Location	Description
`04_ans_gpu/ans_gpu_compression_decompression.cu`	Block-level GPU ANS compression and decompression
`04_ans_gpu/ans_gpu_decompression_reduction.cu`	Fused block-level GPU ANS decompression

The ANS examples, available in the example/nvcompdx/04_ans_gpu folder of the nvCOMPDx package, demonstrate how to use nvCOMPDx with ANS compression.

The first example, ans_gpu_compression_decompression.cu, demonstrates how to use the block-level API of nvCOMPDx with the ANS algorithm. The example takes user-provided input data, creates a batch of chunks, and performs ANS compression followed by ANS decompression. The example concludes with a verification that the input data and the output data are identical. Both compression and decompression are performed with multiple warps within a thread block, but the number of warps per thread block does not need to be identical between compression and decompression. Alternatively, one could also use nvCOMP’s low-level API to perform one side of the operation.

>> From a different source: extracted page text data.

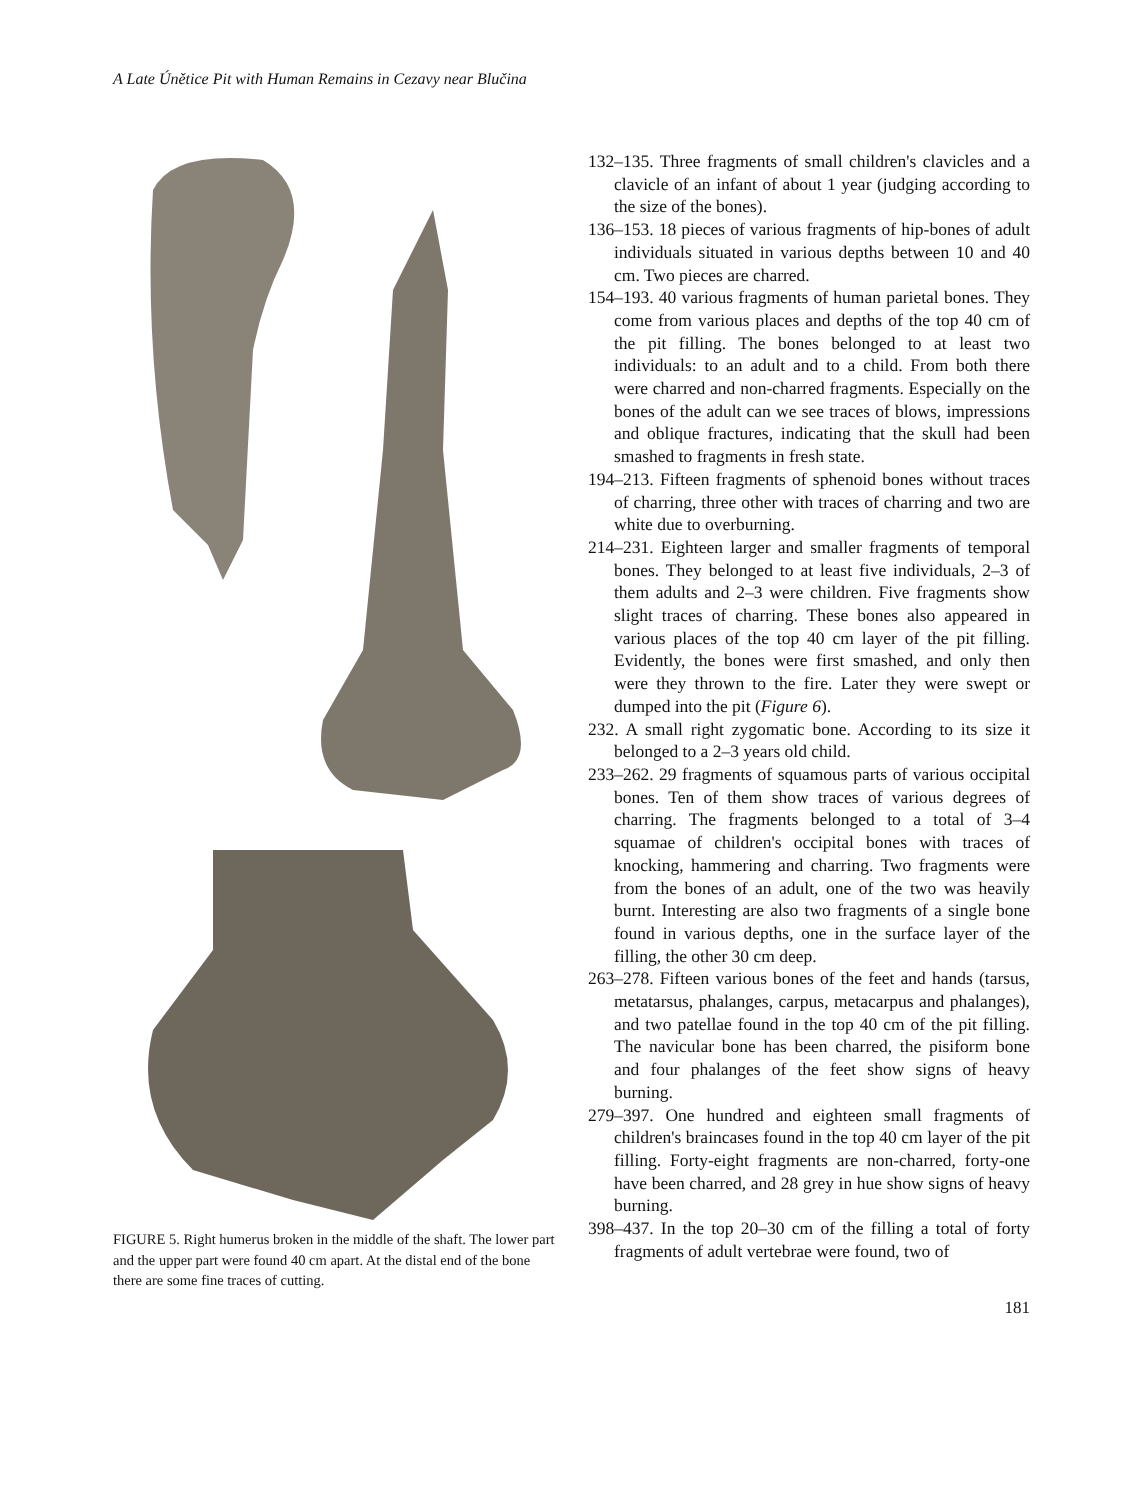A Late Únětice Pit with Human Remains in Cezavy near Blučina
FIGURE 5. Right humerus broken in the middle of the shaft. The lower part and the upper part were found 40 cm apart. At the distal end of the bone there are some fine traces of cutting.
132–135. Three fragments of small children's clavicles and a clavicle of an infant of about 1 year (judging according to the size of the bones).
136–153. 18 pieces of various fragments of hip-bones of adult individuals situated in various depths between 10 and 40 cm. Two pieces are charred.
154–193. 40 various fragments of human parietal bones. They come from various places and depths of the top 40 cm of the pit filling. The bones belonged to at least two individuals: to an adult and to a child. From both there were charred and non-charred fragments. Especially on the bones of the adult can we see traces of blows, impressions and oblique fractures, indicating that the skull had been smashed to fragments in fresh state.
194–213. Fifteen fragments of sphenoid bones without traces of charring, three other with traces of charring and two are white due to overburning.
214–231. Eighteen larger and smaller fragments of temporal bones. They belonged to at least five individuals, 2–3 of them adults and 2–3 were children. Five fragments show slight traces of charring. These bones also appeared in various places of the top 40 cm layer of the pit filling. Evidently, the bones were first smashed, and only then were they thrown to the fire. Later they were swept or dumped into the pit (Figure 6).
232. A small right zygomatic bone. According to its size it belonged to a 2–3 years old child.
233–262. 29 fragments of squamous parts of various occipital bones. Ten of them show traces of various degrees of charring. The fragments belonged to a total of 3–4 squamae of children's occipital bones with traces of knocking, hammering and charring. Two fragments were from the bones of an adult, one of the two was heavily burnt. Interesting are also two fragments of a single bone found in various depths, one in the surface layer of the filling, the other 30 cm deep.
263–278. Fifteen various bones of the feet and hands (tarsus, metatarsus, phalanges, carpus, metacarpus and phalanges), and two patellae found in the top 40 cm of the pit filling. The navicular bone has been charred, the pisiform bone and four phalanges of the feet show signs of heavy burning.
279–397. One hundred and eighteen small fragments of children's braincases found in the top 40 cm layer of the pit filling. Forty-eight fragments are non-charred, forty-one have been charred, and 28 grey in hue show signs of heavy burning.
398–437. In the top 20–30 cm of the filling a total of forty fragments of adult vertebrae were found, two of
181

Additionally, ans_gpu_decompression_reduction.cu demonstrates how nvCOMPDx may be used to fuse multiple complex operations into a single kernel, thereby reducing the number of global-memory accesses, fusing resources, and potentially expanding compiler optimization opportunities. This particular example fuses the decompression of a compressed buffer of integers with its subsequent thread block reduction. The compressed buffer is also generated with nvCOMPDx beforehand.